A database server is a separate program that specializes in handling data requests.

The web browser is a client that connects to the web server to retrieve an HTML page. The web server is, in turn, a client that connects to a database to retrieve data.

During development, all three of these servers can run on the same computer. i.e., Your web browser connects to localhost to access the web server; the web server connects to a different port on localhost to access the database. When deployed to production, these layers will typically run on separate computers. i.e., The browser runs on your end-users’ computer; the web servers may be running on many low-cost CPU-optimized servers; you will typically have a small number of more expensive database servers with excellent disk performance.

Your web server communicates to your database over a network connection. Database queries are encoded into a proprietary binary format and sent to the database server. The database server runs the query and then will encode the results and send them back to the web server. The web server will then format the results into HTML for the end-user.

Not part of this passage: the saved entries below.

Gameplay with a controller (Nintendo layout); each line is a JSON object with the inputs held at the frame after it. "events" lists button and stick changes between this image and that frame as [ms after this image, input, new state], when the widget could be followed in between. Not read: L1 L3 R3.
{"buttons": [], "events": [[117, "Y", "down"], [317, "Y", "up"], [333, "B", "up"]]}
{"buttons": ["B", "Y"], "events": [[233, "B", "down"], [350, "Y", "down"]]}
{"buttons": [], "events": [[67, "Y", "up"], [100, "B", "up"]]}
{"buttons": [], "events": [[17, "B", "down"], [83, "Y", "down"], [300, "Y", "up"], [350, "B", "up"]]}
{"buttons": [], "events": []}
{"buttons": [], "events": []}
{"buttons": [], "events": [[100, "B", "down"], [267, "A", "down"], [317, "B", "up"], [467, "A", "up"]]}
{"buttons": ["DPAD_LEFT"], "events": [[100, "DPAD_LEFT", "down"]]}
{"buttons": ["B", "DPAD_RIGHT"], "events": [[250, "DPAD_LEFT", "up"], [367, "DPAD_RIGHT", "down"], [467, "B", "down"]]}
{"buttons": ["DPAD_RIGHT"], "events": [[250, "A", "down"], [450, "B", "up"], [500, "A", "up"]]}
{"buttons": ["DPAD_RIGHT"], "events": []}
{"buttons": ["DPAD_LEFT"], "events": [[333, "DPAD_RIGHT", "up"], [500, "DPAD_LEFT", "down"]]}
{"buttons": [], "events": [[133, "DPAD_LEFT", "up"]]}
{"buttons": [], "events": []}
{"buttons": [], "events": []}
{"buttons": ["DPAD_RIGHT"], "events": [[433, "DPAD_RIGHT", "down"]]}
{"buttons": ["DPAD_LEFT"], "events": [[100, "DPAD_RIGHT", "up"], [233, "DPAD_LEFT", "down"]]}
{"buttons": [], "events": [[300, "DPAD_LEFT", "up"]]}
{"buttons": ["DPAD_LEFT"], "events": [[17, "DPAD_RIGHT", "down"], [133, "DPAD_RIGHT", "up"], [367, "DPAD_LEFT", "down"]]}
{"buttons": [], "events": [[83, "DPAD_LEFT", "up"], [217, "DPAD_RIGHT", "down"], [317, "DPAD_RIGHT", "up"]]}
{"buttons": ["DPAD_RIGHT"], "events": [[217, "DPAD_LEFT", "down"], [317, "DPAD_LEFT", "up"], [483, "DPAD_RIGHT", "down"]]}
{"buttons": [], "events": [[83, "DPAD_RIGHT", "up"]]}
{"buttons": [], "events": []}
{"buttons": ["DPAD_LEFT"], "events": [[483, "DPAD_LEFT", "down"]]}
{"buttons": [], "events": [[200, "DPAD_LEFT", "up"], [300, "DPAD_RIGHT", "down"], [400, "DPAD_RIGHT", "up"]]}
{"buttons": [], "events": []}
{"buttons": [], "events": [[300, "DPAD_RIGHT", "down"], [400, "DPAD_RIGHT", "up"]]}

1. In theory, you could solve all of the data storage problems yourself without using a database. The solution would involve careful programming and sophisticated storage strategies. However, the result of all that work is that you’d be writing a database management system from scratch.

2. Despite the name, some NoSQL database management systems support basic SQL queries. NoSQL refers to databases that don’t provide the full suite of SQL features: SQL, relational storage and ACID transactions (I discuss transactions in Chapter 13).